Coinbase is also submitting that the Court instead set a deadline of 60 days or less starting from June 13 — the date of the SEC’s request.

‘USDC’ the Most Liquid Stablecoin Protocol

USD Coin (USDC) has dethroned USDT as the most liquid stablecoin on centralized exchanges, as per the analysis by crypto market data provider Kaiko.
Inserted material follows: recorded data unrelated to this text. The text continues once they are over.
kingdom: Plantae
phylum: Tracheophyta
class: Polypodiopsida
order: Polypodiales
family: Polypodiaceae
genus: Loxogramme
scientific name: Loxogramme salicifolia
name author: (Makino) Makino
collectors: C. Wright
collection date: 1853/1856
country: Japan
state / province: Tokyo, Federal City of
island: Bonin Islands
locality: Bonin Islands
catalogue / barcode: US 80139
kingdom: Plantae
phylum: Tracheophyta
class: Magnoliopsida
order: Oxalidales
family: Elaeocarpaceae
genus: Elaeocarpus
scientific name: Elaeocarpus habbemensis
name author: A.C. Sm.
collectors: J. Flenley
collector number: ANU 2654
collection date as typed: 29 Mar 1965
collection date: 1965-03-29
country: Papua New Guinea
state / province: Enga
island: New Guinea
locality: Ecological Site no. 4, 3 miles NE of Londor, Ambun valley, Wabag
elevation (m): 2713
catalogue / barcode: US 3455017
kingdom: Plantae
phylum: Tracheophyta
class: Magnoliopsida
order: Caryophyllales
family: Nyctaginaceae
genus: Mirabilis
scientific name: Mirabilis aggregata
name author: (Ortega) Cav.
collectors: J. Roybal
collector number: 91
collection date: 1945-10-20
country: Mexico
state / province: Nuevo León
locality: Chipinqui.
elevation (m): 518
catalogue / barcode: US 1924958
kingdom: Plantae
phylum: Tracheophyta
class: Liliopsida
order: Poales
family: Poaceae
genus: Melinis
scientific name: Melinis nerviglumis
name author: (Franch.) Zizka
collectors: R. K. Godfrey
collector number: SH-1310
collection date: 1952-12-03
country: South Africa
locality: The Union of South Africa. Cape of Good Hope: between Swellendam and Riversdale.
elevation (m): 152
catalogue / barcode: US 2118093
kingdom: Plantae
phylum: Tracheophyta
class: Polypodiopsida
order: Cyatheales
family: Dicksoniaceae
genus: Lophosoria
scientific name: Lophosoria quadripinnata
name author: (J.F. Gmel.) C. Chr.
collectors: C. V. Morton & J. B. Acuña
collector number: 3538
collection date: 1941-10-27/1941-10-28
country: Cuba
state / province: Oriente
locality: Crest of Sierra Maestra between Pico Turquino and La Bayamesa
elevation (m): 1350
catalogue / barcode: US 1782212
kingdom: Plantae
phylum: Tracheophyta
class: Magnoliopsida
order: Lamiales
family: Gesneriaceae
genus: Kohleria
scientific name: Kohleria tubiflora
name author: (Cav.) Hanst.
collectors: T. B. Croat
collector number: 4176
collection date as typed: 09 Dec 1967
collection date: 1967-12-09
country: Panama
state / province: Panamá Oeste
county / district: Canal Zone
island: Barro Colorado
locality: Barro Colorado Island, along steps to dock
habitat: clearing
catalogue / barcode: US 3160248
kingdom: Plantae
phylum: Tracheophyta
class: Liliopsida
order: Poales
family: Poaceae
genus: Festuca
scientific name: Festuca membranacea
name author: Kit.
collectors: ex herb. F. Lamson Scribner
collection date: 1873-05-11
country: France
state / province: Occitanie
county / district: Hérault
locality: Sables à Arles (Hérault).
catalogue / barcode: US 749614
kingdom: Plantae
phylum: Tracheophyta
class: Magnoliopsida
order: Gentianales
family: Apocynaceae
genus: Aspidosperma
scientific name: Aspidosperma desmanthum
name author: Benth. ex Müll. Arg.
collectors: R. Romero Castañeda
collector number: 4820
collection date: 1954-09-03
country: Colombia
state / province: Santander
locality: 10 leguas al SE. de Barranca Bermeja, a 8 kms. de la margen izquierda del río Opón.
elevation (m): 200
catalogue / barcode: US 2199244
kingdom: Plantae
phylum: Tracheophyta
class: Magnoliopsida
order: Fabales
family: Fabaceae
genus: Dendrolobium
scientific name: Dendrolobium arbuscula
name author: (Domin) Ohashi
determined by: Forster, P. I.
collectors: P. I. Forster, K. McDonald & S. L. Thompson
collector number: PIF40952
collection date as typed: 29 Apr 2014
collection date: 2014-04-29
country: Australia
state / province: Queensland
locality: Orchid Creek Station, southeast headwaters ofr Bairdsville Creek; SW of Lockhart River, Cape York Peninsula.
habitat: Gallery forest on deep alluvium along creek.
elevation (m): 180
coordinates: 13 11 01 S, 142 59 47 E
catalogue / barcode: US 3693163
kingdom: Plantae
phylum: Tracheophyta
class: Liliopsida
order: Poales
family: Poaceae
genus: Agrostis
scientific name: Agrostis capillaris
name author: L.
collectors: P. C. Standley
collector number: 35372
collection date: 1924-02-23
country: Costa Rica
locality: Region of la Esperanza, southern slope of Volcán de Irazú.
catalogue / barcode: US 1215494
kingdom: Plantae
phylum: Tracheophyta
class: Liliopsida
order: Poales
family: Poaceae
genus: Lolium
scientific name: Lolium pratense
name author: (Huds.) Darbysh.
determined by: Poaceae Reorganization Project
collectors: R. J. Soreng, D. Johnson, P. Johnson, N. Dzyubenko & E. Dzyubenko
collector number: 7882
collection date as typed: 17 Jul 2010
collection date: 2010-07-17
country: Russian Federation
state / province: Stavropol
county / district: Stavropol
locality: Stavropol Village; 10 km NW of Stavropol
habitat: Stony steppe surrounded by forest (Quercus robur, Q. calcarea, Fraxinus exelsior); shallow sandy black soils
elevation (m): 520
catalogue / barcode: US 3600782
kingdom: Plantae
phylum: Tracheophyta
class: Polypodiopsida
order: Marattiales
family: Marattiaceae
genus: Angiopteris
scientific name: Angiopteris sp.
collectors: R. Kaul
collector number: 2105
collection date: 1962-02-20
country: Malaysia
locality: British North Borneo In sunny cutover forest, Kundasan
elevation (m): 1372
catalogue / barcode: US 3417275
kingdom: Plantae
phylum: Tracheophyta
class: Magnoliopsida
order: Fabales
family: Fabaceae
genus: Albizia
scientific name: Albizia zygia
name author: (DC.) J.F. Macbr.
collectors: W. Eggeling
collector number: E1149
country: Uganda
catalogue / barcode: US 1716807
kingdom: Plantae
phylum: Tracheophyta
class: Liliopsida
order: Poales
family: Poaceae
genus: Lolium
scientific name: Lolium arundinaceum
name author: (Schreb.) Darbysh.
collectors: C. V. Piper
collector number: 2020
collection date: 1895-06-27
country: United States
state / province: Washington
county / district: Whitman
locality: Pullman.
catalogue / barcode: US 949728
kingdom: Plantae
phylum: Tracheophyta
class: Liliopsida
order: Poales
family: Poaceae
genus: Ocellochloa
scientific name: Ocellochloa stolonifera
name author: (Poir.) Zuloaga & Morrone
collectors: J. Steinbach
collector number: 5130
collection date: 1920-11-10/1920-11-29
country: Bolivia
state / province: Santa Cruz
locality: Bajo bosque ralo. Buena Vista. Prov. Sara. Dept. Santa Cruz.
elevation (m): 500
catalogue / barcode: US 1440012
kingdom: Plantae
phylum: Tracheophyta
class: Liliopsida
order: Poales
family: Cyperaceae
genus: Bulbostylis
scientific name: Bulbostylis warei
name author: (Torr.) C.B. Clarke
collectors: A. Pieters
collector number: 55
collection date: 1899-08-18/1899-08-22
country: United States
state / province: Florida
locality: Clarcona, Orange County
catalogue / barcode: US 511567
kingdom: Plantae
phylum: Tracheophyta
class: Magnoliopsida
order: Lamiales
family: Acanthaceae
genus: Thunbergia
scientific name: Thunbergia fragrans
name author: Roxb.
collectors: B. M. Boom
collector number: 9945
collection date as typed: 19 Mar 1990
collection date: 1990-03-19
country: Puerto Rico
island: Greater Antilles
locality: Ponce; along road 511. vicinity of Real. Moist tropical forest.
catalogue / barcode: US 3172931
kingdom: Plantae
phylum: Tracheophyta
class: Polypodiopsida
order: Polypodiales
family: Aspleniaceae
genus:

USDC has emerged as the most liquid stablecoin on centralized exchanges (CEXs), with approximately $38 million bids preventing a .1% price deviation of the asset.

USDC’s liquidity is followed by that of Tether (USDT), Binance USD (BUSD), True USD (TUSD), and Dai (DAI). The data compiled by Kaiko includes the .1% bid-side depth across all markets that use USDC as a base asset.

Kaiko noted that while stablecoin issuers like Circle and Tether ensure their tokens maintain their parity, de-pegging could still occur on spot markets. This has made stablecoin spot markets essential for price discovery.

The latest development is significant for USDC, as USDT has always been in the lead. At the start of the year, USDC and DAI had very little usage on CEXs. They were mostly traded within the decentralized finance (DeFi) ecosystem, according to Kaiko.

Toward the end of Q1 2023, a potential U.S. banking crisis caused USDC to lose its dollar parity and fall 13% to levels below $0.88. However, the stablecoin has stabilized and is striving to remain in the $1 price range, per data from CoinMarketCap.

USDC’s dominance on CEXs can be attributed to crypto exchange Coinbase raising the rewards with the asset to 4%.